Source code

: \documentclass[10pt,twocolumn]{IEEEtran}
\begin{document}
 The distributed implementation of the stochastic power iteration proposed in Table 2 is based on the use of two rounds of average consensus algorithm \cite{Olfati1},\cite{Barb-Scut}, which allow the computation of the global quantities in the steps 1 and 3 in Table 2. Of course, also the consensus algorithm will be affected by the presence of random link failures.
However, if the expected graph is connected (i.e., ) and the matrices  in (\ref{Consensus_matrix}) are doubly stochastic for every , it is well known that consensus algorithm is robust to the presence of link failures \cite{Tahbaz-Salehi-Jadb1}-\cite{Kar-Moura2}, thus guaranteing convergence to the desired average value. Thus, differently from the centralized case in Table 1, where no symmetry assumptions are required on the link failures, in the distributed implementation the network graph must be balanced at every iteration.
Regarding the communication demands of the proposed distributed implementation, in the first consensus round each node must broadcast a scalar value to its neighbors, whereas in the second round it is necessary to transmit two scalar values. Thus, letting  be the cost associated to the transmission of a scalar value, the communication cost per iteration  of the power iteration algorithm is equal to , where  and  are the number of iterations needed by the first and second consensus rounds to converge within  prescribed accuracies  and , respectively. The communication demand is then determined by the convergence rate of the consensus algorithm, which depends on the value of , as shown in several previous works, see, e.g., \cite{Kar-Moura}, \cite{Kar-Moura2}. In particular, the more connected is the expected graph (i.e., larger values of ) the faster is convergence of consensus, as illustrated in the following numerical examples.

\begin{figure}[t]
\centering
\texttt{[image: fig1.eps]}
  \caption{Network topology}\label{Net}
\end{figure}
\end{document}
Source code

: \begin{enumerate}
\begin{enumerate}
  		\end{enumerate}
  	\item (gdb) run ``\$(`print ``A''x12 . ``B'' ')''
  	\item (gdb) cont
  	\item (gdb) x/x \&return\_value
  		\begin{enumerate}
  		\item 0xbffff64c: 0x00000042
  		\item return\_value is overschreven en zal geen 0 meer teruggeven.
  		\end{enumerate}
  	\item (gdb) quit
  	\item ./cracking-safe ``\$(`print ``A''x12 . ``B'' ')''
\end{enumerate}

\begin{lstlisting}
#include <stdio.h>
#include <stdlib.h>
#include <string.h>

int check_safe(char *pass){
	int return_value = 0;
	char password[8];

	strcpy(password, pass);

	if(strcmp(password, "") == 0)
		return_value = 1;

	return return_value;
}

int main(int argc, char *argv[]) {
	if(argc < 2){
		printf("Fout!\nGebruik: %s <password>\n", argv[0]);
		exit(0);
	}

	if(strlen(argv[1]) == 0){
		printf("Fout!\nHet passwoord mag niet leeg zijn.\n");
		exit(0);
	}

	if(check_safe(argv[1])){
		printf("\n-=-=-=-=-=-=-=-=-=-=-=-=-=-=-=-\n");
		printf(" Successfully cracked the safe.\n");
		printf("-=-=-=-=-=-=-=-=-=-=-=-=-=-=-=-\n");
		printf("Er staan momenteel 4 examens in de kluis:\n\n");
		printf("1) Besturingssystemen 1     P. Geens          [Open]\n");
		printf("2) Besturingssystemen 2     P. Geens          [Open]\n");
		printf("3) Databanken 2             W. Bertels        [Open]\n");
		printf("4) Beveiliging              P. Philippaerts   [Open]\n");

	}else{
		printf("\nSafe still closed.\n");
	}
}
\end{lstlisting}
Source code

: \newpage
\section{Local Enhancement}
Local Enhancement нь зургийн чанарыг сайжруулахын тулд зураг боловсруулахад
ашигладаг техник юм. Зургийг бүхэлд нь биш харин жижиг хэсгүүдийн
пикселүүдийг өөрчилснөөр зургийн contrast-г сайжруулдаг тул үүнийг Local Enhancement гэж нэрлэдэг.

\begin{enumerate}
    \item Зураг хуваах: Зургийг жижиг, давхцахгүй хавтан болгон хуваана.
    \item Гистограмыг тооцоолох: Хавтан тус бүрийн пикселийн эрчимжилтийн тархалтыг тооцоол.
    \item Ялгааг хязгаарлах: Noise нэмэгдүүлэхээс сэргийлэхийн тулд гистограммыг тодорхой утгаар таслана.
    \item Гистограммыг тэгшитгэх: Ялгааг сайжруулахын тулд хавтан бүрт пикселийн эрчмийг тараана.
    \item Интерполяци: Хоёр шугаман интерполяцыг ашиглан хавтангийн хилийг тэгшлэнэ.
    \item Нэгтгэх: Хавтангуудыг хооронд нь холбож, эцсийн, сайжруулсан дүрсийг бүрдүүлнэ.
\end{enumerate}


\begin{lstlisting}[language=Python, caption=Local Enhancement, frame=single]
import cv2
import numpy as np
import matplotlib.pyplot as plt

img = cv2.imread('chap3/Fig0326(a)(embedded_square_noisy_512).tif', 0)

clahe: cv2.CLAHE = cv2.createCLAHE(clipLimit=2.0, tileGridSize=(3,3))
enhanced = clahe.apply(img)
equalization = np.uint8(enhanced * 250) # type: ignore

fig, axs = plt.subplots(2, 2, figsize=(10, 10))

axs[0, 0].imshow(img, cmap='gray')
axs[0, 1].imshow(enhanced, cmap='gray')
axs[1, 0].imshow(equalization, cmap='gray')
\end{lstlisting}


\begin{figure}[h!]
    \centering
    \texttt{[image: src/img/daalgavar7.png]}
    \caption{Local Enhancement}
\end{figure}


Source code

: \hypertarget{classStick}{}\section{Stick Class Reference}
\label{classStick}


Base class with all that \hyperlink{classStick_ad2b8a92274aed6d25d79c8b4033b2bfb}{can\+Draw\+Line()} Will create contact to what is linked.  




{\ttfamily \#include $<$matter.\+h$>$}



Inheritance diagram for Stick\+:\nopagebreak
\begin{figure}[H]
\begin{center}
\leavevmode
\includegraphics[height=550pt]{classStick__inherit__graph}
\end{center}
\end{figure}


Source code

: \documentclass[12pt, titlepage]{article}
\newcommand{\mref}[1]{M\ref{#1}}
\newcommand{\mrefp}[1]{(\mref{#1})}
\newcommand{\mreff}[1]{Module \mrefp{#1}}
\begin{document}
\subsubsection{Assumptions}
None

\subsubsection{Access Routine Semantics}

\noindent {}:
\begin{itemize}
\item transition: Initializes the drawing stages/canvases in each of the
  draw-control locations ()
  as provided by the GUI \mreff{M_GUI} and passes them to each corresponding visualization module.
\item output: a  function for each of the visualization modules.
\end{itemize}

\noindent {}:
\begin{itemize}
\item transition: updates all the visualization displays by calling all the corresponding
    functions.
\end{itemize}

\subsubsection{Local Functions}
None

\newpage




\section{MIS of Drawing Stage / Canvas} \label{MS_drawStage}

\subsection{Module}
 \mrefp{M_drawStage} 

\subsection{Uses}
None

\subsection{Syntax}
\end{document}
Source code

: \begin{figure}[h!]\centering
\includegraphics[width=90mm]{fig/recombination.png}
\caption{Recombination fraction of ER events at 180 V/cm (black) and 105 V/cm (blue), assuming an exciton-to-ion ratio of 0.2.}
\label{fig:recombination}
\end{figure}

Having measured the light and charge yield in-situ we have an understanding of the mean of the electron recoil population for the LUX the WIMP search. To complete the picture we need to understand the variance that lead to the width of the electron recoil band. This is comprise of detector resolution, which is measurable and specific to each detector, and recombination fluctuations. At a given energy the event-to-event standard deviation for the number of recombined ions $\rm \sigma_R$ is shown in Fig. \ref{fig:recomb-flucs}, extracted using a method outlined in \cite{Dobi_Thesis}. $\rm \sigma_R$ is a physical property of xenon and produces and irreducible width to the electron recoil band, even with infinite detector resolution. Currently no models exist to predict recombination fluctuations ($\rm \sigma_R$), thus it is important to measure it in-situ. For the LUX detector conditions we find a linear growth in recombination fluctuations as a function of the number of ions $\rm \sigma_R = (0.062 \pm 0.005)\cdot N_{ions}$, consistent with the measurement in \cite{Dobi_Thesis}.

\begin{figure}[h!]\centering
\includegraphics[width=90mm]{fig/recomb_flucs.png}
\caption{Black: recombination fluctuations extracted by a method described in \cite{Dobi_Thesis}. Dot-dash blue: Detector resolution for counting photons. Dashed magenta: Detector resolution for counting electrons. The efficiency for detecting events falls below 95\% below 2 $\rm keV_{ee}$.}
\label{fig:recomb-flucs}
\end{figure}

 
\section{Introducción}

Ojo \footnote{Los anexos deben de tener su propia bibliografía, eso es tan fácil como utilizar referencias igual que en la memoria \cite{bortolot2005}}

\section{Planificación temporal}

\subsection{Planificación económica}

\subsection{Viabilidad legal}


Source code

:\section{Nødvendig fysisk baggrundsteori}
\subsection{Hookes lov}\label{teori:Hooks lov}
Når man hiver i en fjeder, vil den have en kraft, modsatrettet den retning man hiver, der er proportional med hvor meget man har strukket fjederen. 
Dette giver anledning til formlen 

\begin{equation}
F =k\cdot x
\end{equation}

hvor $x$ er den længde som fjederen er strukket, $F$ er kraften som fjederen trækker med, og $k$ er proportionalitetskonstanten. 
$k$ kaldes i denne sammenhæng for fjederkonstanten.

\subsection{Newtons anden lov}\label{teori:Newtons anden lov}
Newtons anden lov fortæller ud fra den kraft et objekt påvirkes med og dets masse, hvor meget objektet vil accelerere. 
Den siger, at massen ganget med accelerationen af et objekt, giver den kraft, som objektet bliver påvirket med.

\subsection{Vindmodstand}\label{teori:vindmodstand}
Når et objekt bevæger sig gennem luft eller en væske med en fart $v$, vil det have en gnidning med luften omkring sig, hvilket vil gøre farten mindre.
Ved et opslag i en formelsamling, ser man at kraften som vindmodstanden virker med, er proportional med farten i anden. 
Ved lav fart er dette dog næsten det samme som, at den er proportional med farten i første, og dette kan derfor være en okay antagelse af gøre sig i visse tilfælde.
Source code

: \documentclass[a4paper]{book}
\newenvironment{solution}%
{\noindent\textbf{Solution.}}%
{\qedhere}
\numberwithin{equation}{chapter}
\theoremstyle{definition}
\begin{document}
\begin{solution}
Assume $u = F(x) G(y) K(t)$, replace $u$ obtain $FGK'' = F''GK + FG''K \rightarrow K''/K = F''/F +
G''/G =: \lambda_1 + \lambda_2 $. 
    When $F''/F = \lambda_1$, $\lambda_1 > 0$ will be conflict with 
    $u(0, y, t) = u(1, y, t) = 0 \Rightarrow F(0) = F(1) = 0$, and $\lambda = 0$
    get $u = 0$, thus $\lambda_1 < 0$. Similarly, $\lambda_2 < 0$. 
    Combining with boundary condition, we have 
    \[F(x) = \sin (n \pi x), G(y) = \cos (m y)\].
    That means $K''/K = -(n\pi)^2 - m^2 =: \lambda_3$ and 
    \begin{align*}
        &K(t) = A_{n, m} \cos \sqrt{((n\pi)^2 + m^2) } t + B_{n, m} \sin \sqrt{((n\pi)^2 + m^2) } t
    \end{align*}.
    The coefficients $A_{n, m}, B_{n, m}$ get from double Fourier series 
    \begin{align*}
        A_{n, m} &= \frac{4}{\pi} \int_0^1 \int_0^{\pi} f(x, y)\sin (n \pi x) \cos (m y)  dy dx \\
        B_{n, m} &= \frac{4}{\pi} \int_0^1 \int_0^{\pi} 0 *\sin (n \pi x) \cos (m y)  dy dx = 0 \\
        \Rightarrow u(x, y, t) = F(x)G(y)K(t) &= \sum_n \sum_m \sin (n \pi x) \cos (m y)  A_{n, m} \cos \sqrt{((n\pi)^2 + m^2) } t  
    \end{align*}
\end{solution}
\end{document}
..........
> **PROBLEM**: Return every line in the records that includes the string "objekt".

> **TASK RESPONSE**:
Newtons anden lov fortæller ud fra den kraft et objekt påvirkes med og dets masse, hvor meget objektet vil accelerere. 
Den siger, at massen ganget med accelerationen af et objekt, giver den kraft, som objektet bliver påvirket med.
Når et objekt bevæger sig gennem luft eller en væske med en fart $v$, vil det have en gnidning med luften omkring sig, hvilket vil gøre farten mindre.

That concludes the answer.